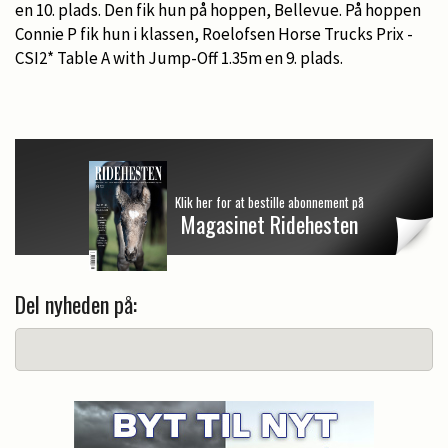
en 10. plads. Den fik hun på hoppen, Bellevue. På hoppen
Connie P fik hun i klassen, Roelofsen Horse Trucks Prix -
CSI2* Table A with Jump-Off 1.35m en 9. plads.
Klik her for at bestille abonnement på
Magasinet Ridehesten
Del nyheden på:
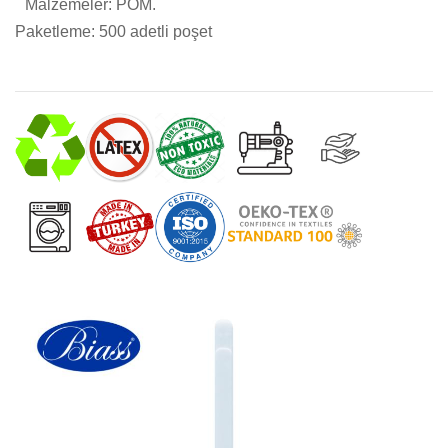
Malzemeler: POM.
Paketleme: 500 adetli poşet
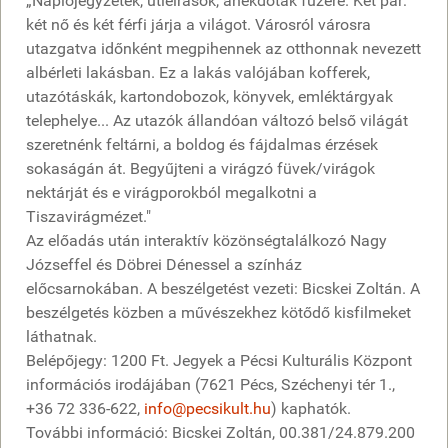
„Naplójegyzetek, útleírások, anekdoták füzére. Két pár:
két nő és két férfi járja a világot. Városról városra
utazgatva időnként megpihennek az otthonnak nevezett
albérleti lakásban. Ez a lakás valójában kofferek,
utazótáskák, kartondobozok, könyvek, emléktárgyak
telephelye... Az utazók állandóan változó belső világát
szeretnénk feltárni, a boldog és fájdalmas érzések
sokaságán át. Begyűjteni a virágzó füvek/virágok
nektárját és e virágporokból megalkotni a
Tiszavirágmézet."
Az előadás után interaktív közönségtalálkozó Nagy
Józseffel és Döbrei Dénessel a színház
előcsarnokában. A beszélgetést vezeti: Bicskei Zoltán. A
beszélgetés közben a művészekhez kötődő kisfilmeket
láthatnak.
Belépőjegy: 1200 Ft. Jegyek a Pécsi Kulturális Központ
információs irodájában (7621 Pécs, Széchenyi tér 1.,
+36 72 336-622,
info@pecsikult.hu
) kaphatók.
További információ: Bicskei Zoltán, 00.381/24.879.200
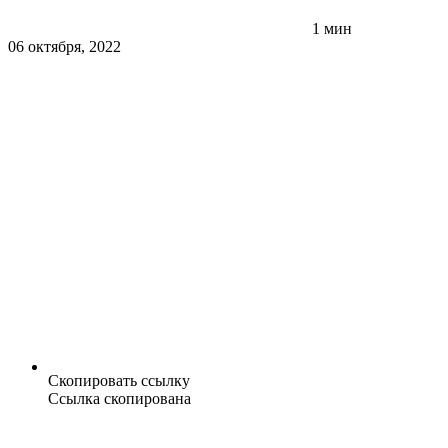
1 мин
06 октября, 2022
Скопировать ссылку
Ссылка скопирована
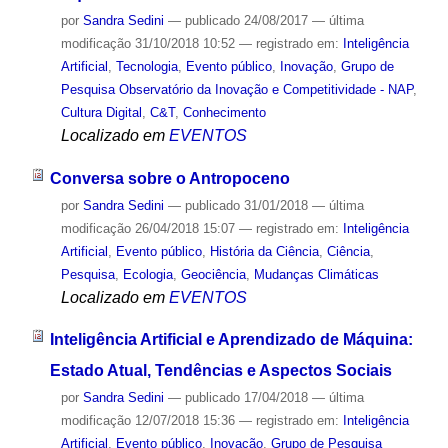
por
Sandra Sedini
—
publicado
24/08/2017
—
última
modificação
31/10/2018 10:52
— registrado em:
Inteligência
Artificial
,
Tecnologia
,
Evento público
,
Inovação
,
Grupo de
Pesquisa Observatório da Inovação e Competitividade - NAP
,
Cultura Digital
,
C&T
,
Conhecimento
Localizado em
EVENTOS
Conversa sobre o Antropoceno
por
Sandra Sedini
—
publicado
31/01/2018
—
última
modificação
26/04/2018 15:07
— registrado em:
Inteligência
Artificial
,
Evento público
,
História da Ciência
,
Ciência
,
Pesquisa
,
Ecologia
,
Geociência
,
Mudanças Climáticas
Localizado em
EVENTOS
Inteligência Artificial e Aprendizado de Máquina:
Estado Atual, Tendências e Aspectos Sociais
por
Sandra Sedini
—
publicado
17/04/2018
—
última
modificação
12/07/2018 15:36
— registrado em:
Inteligência
Artificial
,
Evento público
,
Inovação
,
Grupo de Pesquisa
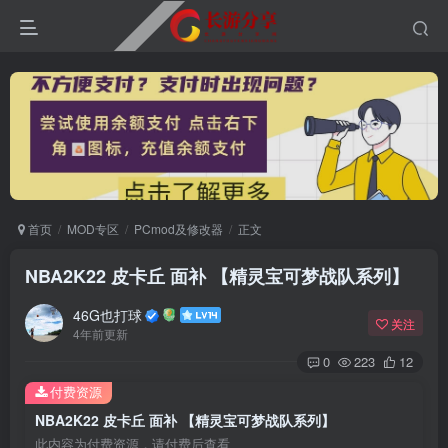
首页
MOD专区
PCmod及修改器
正文
NBA2K22 皮卡丘 面补 【精灵宝可梦战队系列】
46G也打球
关注
4年前更新
0
223
12
付费资源
NBA2K22 皮卡丘 面补 【精灵宝可梦战队系列】
此内容为付费资源，请付费后查看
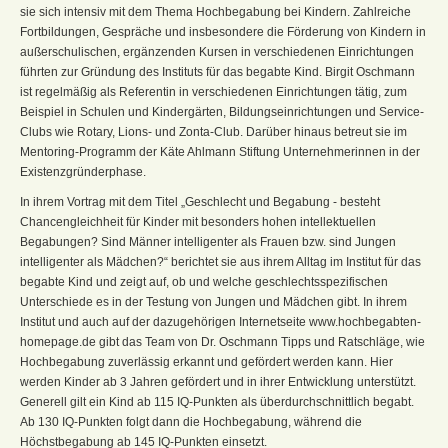
sie sich intensiv mit dem Thema Hochbegabung bei Kindern. Zahlreiche
Fortbildungen, Gespräche und insbesondere die Förderung von Kindern in
außerschulischen, ergänzenden Kursen in verschiedenen Einrichtungen
führten zur Gründung des Instituts für das begabte Kind. Birgit Oschmann
ist regelmäßig als Referentin in verschiedenen Einrichtungen tätig, zum
Beispiel in Schulen und Kindergärten, Bildungseinrichtungen und Service-
Clubs wie Rotary, Lions- und Zonta-Club. Darüber hinaus betreut sie im
Mentoring-Programm der Käte Ahlmann Stiftung Unternehmerinnen in der
Existenzgründerphase.
In ihrem Vortrag mit dem Titel „Geschlecht und Begabung - besteht
Chancengleichheit für Kinder mit besonders hohen intellektuellen
Begabungen? Sind Männer intelligenter als Frauen bzw. sind Jungen
intelligenter als Mädchen?“ berichtet sie aus ihrem Alltag im Institut für das
begabte Kind und zeigt auf, ob und welche geschlechtsspezifischen
Unterschiede es in der Testung von Jungen und Mädchen gibt. In ihrem
Institut und auch auf der dazugehörigen Internetseite www.hochbegabten-
homepage.de gibt das Team von Dr. Oschmann Tipps und Ratschläge, wie
Hochbegabung zuverlässig erkannt und gefördert werden kann. Hier
werden Kinder ab 3 Jahren gefördert und in ihrer Entwicklung unterstützt.
Generell gilt ein Kind ab 115 IQ-Punkten als überdurchschnittlich begabt.
Ab 130 IQ-Punkten folgt dann die Hochbegabung, während die
Höchstbegabung ab 145 IQ-Punkten einsetzt.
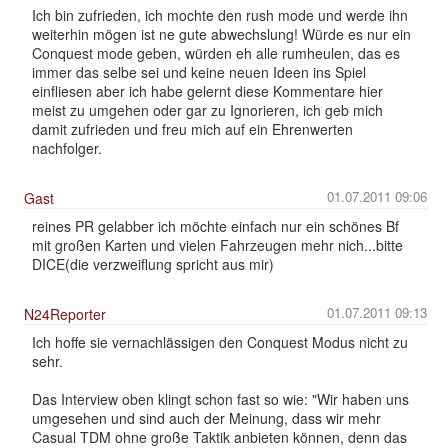
Ich bin zufrieden, ich mochte den rush mode und werde ihn
weiterhin mögen ist ne gute abwechslung! Würde es nur ein
Conquest mode geben, würden eh alle rumheulen, das es
immer das selbe sei und keine neuen Ideen ins Spiel
einfliesen aber ich habe gelernt diese Kommentare hier
meist zu umgehen oder gar zu Ignorieren, ich geb mich
damit zufrieden und freu mich auf ein Ehrenwerten
nachfolger.
01.07.2011 09:06
Gast
reines PR gelabber ich möchte einfach nur ein schönes Bf
mit großen Karten und vielen Fahrzeugen mehr nich...bitte
DICE(die verzweiflung spricht aus mir)
01.07.2011 09:13
N24Reporter
Ich hoffe sie vernachlässigen den Conquest Modus nicht zu
sehr.
Das Interview oben klingt schon fast so wie: "Wir haben uns
umgesehen und sind auch der Meinung, dass wir mehr
Casual TDM ohne große Taktik anbieten können, denn das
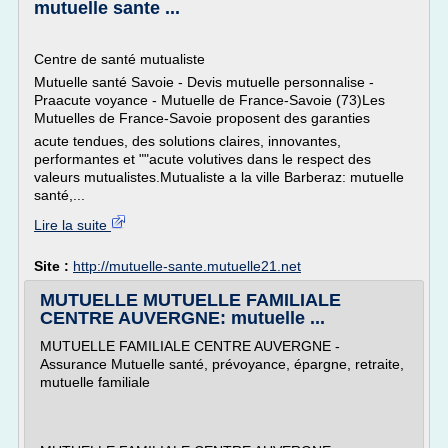
mutuelle sante ...
Centre de santé mutualiste
Mutuelle santé Savoie - Devis mutuelle personnalise -
Praacute voyance - Mutuelle de France-Savoie (73)Les
Mutuelles de France-Savoie proposent des garanties
acute tendues, des solutions claires, innovantes,
performantes et ""acute volutives dans le respect des
valeurs mutualistes.Mutualiste a la ville Barberaz: mutuelle
santé,...
Lire la suite
Site :
http://mutuelle-sante.mutuelle21.net
MUTUELLE MUTUELLE FAMILIALE
CENTRE AUVERGNE: mutuelle ...
MUTUELLE FAMILIALE CENTRE AUVERGNE -
Assurance Mutuelle santé, prévoyance, épargne, retraite,
mutuelle familiale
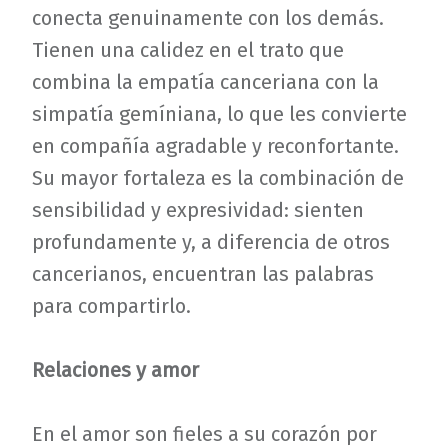
conecta genuinamente con los demás.
Tienen una calidez en el trato que
combina la empatía canceriana con la
simpatía gemíniana, lo que les convierte
en compañía agradable y reconfortante.
Su mayor fortaleza es la combinación de
sensibilidad y expresividad: sienten
profundamente y, a diferencia de otros
cancerianos, encuentran las palabras
para compartirlo.
Relaciones y amor
En el amor son fieles a su corazón por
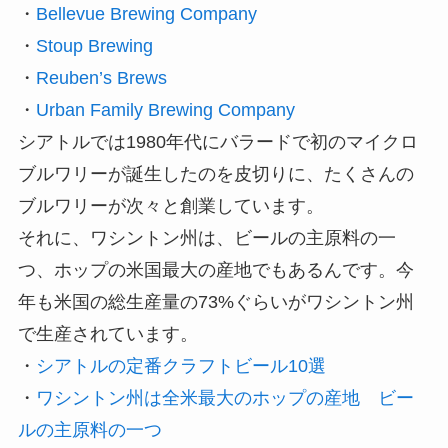
・
Bellevue Brewing Company
・
Stoup Brewing
・
Reuben’s Brews
・
Urban Family Brewing Company
シアトルでは1980年代にバラードで初のマイクロ
ブルワリーが誕生したのを皮切りに、たくさんの
ブルワリーが次々と創業しています。
それに、ワシントン州は、ビールの主原料の一
つ、ホップの米国最大の産地でもあるんです。今
年も米国の総生産量の73%ぐらいがワシントン州
で生産されています。
・
シアトルの定番クラフトビール10選
・
ワシントン州は全米最大のホップの産地 ビー
ルの主原料の一つ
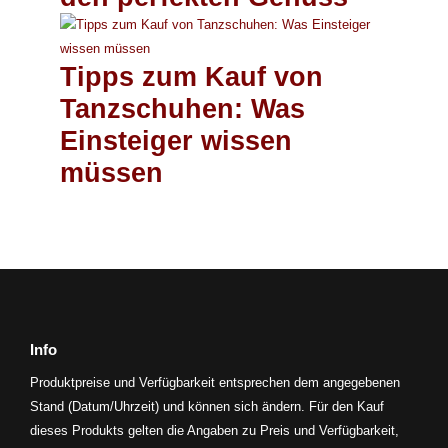
Tipps zum Kauf von
Tanzschuhen: Was
Einsteiger wissen
müssen
Info
Produktpreise und Verfügbarkeit entsprechen dem angegebenen
Stand (Datum/Uhrzeit) und können sich ändern. Für den Kauf
dieses Produkts gelten die Angaben zu Preis und Verfügbarkeit,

---*---

• [Task details]
Retype the entries above exactly, starting at their first line and ending with the line that holds "sie sich intensiv"; pictures stay out.

• [Answer for the task]
en 10. plads. Den fik hun på hoppen, Bellevue. På hoppen
Connie P fik hun i klassen, Roelofsen Horse Trucks Prix -
CSI2* Table A with Jump-Off 1.35m en 9. plads.
Klik her for at bestille abonnement på
Magasinet Ridehesten
Del nyheden på:
Malzemeler: POM.
Paketleme: 500 adetli poşet
„Naplójegyzetek, útleírások, anekdoták füzére. Két pár:
két nő és két férfi járja a világot. Városról városra
utazgatva időnként megpihennek az otthonnak nevezett
albérleti lakásban. Ez a lakás valójában kofferek,
utazótáskák, kartondobozok, könyvek, emléktárgyak
telephelye... Az utazók állandóan változó belső világát
szeretnénk feltárni, a boldog és fájdalmas érzések
sokaságán át. Begyűjteni a virágzó füvek/virágok
nektárját és e virágporokból megalkotni a
Tiszavirágmézet."
Az előadás után interaktív közönségtalálkozó Nagy
Józseffel és Döbrei Dénessel a színház
előcsarnokában. A beszélgetést vezeti: Bicskei Zoltán. A
beszélgetés közben a művészekhez kötődő kisfilmeket
láthatnak.
Belépőjegy: 1200 Ft. Jegyek a Pécsi Kulturális Központ
információs irodájában (7621 Pécs, Széchenyi tér 1.,
+36 72 336-622,
info@pecsikult.hu
) kaphatók.
További információ: Bicskei Zoltán, 00.381/24.879.200
1 мин
06 октября, 2022
Скопировать ссылку
Ссылка скопирована
por
Sandra Sedini
—
publicado
24/08/2017
—
última
modificação
31/10/2018 10:52
— registrado em:
Inteligência
Artificial
,
Tecnologia
,
Evento público
,
Inovação
,
Grupo de
Pesquisa Observatório da Inovação e Competitividade - NAP
,
Cultura Digital
,
C&T
,
Conhecimento
Localizado em
EVENTOS
Conversa sobre o Antropoceno
por
Sandra Sedini
—
publicado
31/01/2018
—
última
modificação
26/04/2018 15:07
— registrado em:
Inteligência
Artificial
,
Evento público
,
História da Ciência
,
Ciência
,
Pesquisa
,
Ecologia
,
Geociência
,
Mudanças Climáticas
Localizado em
EVENTOS
Inteligência Artificial e Aprendizado de Máquina:
Estado Atual, Tendências e Aspectos Sociais
por
Sandra Sedini
—
publicado
17/04/2018
—
última
modificação
12/07/2018 15:36
— registrado em:
Inteligência
Artificial
,
Evento público
,
Inovação
,
Grupo de Pesquisa
首页
MOD专区
PCmod及修改器
正文
NBA2K22 皮卡丘 面补 【精灵宝可梦战队系列】
46G也打球
关注
4年前更新
0
223
12
付费资源
NBA2K22 皮卡丘 面补 【精灵宝可梦战队系列】
此内容为付费资源，请付费后查看
sie sich intensiv mit dem Thema Hochbegabung bei Kindern. Zahlreiche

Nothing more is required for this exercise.